For the sake of simplicity and making this easy to understand we will assume that my gross pay or money I made before taxes and deductions are taken out was $1,000.

The means, if I contributed 1% of my gross pay ($1,000 x .01 = $10) I would have contributed $10 to my retirement and my agency would have matched that $10; ultimately putting $20 towards my retirement each pay period.        
 
Assuming I work on a bi-weekly pay schedule, in a years time this contribution would be made 26 times which translates into $520 a year ($20 x 26 = $520).


This doesn’t sound too bad but;


If I contributed 5 % of my gross pay ($1,000 x .05 = $50) I would have contributed $50 to my retirement and my agency would have matched that $50; ultimately putting $100 towards my retirement each pay period.


Still assuming I work on a bi-weekly pay schedule, in a years time this contribution would be made 26 times which translates into $2,600 a year ($100 x 26 = $2,600).

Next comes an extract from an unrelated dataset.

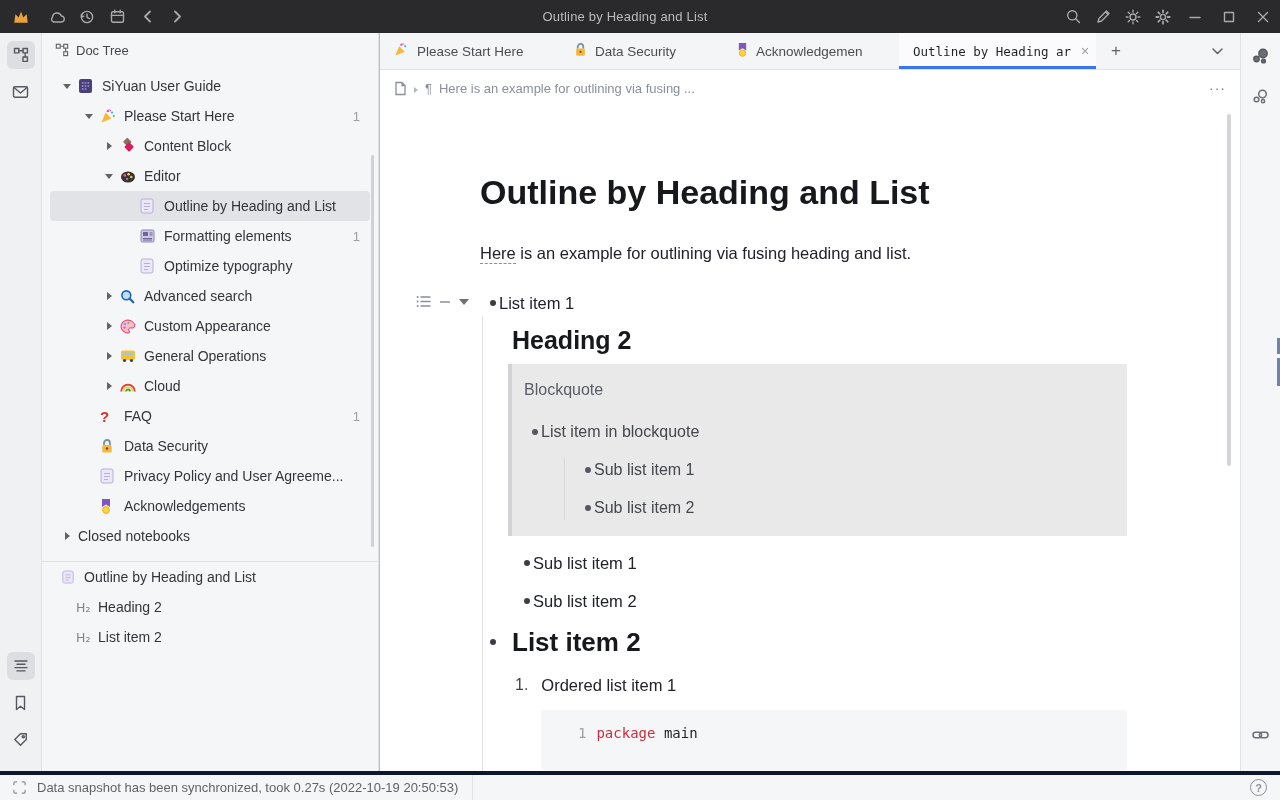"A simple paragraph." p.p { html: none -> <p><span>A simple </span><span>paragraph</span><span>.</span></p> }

Yea, that’s a helluva difference! 😲

Something is always better than nothing!

I knew I had to make a change and fast! So, I started by contributing 5% and increasing my contributions as I earned more. How? I started to use each pay raise or cost of living increase as a milestone to up my contributions and it wasn’t hard or intrusive. My thought process was basically this; I was able to survive on my current pay so I didn’t need the money that I would receive from a pay increase therefore contributing some it to my future not only was viable but made sense.

So here’s my advice. Whether you're just starting out or have been working for a while, contribute to your retirement plan. If your employer offers matching make sure to at least contribute what they are matching. Don’t make the same mistake I did by giving up free money but if you did then you too can correct it just as I did.

Bottom line, contribute what you can, but do contribute because something even if it’s not a lot it’s still better than nothing.




Comments

  1. Totally agree! I remember my first job out of college, looking at all the forms and selections I had to make and having no idea what I was looking at. Being the cheapskate that I am, I ended up just going with the lowest priced plan for everything. But you should definitely know what your employers retirement match is (if they have one) and try your best to meet that match. Otherwise, you're throwing away free money!